Data provided
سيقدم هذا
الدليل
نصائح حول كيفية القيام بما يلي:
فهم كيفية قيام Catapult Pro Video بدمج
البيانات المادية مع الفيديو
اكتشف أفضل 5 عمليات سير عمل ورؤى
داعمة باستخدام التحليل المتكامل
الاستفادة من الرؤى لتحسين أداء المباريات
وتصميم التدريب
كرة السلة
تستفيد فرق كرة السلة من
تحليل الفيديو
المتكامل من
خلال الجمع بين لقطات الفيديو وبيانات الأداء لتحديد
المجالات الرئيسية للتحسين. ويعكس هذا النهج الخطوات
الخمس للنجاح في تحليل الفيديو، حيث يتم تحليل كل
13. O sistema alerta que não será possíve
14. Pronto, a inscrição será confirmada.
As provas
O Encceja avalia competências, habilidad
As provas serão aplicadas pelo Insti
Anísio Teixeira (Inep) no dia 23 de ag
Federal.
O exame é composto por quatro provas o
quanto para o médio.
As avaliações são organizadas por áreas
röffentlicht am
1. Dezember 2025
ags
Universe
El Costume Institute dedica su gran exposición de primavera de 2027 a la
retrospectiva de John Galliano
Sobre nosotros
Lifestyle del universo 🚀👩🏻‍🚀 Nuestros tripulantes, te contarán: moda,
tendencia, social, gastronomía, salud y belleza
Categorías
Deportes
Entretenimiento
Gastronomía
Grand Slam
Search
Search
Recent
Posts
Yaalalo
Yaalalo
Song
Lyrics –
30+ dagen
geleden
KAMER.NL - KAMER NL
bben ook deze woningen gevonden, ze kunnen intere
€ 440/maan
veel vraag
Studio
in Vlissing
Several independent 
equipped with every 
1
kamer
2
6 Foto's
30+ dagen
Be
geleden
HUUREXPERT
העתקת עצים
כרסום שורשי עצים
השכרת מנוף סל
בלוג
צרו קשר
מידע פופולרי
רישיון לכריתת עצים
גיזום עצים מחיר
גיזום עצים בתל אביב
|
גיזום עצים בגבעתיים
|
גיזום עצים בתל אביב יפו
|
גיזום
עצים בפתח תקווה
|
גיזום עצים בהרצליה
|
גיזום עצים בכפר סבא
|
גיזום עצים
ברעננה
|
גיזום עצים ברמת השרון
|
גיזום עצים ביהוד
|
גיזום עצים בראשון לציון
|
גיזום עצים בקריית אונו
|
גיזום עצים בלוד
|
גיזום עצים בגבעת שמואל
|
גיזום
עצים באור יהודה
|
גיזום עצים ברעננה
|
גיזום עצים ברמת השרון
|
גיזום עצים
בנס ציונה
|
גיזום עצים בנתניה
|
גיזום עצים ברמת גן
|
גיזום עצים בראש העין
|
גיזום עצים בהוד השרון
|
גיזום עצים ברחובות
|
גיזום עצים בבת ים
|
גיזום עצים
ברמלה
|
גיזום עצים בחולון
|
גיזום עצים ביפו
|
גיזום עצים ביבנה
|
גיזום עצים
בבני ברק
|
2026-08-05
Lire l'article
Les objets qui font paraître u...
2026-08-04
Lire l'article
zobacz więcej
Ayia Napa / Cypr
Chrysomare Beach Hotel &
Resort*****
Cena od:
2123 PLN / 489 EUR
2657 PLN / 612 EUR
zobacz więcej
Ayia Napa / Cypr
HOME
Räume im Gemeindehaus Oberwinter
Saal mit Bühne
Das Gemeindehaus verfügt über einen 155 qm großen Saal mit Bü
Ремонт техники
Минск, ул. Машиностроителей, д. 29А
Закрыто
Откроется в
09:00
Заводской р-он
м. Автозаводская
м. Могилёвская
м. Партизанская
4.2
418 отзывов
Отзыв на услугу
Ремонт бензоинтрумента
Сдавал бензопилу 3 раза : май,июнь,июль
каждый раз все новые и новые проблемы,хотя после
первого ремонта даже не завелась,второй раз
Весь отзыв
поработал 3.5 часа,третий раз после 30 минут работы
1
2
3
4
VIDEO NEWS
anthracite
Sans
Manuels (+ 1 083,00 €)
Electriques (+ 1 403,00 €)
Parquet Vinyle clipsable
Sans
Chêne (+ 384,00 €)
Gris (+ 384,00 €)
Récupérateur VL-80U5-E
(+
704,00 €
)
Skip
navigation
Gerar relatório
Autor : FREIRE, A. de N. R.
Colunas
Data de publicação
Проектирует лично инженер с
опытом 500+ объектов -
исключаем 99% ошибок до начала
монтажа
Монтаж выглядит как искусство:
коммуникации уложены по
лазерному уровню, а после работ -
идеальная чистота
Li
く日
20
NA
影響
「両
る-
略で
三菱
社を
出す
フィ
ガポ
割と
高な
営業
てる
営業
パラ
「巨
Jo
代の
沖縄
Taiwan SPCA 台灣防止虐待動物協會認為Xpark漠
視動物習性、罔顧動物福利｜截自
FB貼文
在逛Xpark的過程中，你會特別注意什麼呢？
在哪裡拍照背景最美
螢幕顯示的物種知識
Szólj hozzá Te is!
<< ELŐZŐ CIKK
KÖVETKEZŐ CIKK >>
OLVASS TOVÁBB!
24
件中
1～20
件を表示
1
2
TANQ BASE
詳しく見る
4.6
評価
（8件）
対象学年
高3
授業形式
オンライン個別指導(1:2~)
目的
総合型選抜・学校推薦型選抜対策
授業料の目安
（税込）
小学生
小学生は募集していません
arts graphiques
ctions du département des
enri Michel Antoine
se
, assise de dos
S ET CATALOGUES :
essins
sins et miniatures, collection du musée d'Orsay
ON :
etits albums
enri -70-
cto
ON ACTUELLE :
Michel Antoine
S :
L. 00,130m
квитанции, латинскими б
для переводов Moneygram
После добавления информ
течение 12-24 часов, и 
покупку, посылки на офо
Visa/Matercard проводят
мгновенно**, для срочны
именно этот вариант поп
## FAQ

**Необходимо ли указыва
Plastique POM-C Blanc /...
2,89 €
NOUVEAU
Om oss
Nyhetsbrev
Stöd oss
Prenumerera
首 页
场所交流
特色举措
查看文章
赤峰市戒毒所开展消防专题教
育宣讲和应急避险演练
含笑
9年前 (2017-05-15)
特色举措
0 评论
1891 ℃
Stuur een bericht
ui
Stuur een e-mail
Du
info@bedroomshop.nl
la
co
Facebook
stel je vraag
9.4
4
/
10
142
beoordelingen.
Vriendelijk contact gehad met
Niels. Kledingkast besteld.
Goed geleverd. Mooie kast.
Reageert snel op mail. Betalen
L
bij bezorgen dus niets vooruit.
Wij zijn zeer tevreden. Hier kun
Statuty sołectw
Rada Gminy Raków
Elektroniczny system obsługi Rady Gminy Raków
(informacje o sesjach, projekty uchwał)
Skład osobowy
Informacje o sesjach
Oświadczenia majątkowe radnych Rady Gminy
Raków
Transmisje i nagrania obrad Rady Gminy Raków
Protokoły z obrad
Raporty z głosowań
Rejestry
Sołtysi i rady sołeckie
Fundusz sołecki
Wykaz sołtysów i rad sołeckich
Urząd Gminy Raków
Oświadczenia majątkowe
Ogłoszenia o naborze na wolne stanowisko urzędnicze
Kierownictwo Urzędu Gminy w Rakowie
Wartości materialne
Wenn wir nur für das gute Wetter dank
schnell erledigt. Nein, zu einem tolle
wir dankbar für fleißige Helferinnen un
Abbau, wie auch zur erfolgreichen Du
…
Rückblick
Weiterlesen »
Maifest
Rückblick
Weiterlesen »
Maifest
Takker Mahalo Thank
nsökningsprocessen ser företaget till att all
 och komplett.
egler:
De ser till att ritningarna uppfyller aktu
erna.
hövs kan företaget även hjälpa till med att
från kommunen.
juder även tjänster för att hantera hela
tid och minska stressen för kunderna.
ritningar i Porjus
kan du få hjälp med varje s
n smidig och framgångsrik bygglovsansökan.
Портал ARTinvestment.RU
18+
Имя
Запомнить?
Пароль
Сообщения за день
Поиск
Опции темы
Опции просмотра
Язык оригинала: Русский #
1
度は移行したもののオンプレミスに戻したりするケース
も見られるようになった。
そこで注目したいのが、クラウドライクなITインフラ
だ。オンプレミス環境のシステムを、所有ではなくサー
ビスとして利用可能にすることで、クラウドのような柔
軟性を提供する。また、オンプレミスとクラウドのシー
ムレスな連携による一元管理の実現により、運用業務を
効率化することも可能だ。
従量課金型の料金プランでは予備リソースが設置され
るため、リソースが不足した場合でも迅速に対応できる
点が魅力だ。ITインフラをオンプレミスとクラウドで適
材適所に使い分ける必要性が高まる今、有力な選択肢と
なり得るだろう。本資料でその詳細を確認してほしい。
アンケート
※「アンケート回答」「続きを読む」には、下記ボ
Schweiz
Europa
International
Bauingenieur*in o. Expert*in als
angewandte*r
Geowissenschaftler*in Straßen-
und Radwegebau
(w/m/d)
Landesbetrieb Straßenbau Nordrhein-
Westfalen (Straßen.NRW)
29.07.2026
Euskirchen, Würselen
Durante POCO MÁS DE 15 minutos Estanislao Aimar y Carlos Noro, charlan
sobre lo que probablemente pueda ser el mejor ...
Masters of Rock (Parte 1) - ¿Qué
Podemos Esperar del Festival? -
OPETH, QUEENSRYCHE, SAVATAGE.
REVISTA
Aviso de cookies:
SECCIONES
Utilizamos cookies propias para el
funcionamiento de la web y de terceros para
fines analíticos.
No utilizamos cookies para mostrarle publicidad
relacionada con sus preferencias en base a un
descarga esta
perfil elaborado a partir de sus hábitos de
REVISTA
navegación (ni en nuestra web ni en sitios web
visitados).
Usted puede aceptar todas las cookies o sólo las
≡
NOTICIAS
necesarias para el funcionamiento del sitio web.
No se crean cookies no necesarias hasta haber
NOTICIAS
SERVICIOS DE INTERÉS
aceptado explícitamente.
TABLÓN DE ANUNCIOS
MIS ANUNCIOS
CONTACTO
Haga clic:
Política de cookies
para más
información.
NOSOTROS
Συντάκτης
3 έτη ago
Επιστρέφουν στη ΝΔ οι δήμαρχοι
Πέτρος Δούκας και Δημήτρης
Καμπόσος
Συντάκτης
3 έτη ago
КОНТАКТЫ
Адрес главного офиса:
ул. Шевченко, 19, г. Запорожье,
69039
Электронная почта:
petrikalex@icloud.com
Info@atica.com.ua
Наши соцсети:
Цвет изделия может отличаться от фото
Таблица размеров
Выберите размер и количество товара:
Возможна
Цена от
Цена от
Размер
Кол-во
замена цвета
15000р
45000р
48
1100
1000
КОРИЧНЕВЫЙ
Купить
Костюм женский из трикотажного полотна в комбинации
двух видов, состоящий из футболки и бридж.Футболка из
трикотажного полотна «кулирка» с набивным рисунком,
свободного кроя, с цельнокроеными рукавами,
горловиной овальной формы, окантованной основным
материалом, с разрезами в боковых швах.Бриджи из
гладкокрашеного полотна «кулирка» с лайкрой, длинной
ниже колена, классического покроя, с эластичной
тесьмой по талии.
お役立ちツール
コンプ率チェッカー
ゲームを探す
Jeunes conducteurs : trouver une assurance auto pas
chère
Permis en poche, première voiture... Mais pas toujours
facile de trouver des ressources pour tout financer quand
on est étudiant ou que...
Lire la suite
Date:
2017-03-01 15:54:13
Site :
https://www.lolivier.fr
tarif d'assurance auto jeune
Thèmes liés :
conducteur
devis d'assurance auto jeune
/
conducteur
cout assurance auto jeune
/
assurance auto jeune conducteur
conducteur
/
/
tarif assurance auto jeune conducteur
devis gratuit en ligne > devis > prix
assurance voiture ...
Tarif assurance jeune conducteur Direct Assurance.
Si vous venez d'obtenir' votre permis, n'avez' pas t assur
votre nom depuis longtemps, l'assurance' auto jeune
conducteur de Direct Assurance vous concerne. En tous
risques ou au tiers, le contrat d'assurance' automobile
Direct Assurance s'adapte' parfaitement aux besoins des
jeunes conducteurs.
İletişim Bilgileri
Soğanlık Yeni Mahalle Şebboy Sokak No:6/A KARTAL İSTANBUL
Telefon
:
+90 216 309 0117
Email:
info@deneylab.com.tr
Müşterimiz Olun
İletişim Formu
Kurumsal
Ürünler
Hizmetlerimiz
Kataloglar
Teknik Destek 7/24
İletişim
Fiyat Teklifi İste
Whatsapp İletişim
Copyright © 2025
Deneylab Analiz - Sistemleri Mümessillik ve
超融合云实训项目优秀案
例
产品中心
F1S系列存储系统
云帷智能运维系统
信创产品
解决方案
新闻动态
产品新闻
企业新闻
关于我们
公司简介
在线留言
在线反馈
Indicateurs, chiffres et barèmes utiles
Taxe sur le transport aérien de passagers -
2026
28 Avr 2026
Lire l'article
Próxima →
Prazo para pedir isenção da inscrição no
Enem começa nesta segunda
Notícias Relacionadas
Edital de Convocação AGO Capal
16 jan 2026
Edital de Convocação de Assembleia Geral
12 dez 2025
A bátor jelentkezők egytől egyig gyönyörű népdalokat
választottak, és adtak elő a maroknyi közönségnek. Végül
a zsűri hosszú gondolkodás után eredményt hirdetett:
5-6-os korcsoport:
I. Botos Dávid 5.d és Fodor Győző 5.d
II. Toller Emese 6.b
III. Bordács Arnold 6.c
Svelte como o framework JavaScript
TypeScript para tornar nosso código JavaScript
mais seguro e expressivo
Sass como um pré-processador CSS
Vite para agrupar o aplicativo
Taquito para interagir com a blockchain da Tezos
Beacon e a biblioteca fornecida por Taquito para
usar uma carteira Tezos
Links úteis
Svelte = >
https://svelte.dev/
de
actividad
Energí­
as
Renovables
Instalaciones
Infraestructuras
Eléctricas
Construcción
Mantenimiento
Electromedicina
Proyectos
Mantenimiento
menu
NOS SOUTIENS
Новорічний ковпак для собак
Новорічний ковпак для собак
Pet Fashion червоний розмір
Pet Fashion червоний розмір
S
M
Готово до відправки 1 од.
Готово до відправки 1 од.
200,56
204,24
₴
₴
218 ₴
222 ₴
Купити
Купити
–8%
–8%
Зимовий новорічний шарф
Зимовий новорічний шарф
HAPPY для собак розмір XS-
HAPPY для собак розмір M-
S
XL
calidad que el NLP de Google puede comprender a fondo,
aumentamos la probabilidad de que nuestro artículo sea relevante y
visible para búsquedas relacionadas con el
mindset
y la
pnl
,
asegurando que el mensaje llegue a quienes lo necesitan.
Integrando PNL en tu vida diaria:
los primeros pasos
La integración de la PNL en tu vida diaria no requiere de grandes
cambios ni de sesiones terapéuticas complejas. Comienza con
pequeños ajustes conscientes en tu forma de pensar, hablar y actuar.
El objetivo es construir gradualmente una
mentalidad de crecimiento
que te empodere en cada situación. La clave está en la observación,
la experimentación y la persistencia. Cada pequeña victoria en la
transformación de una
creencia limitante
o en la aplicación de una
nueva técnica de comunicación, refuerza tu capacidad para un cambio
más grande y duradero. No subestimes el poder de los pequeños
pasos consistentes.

Description of the task
Pull out all lines from the entries above that include the word "Direct".

Written reply
Tarif assurance jeune conducteur Direct Assurance.
conducteur de Direct Assurance vous concerne. En tous
Direct Assurance s'adapte' parfaitement aux besoins des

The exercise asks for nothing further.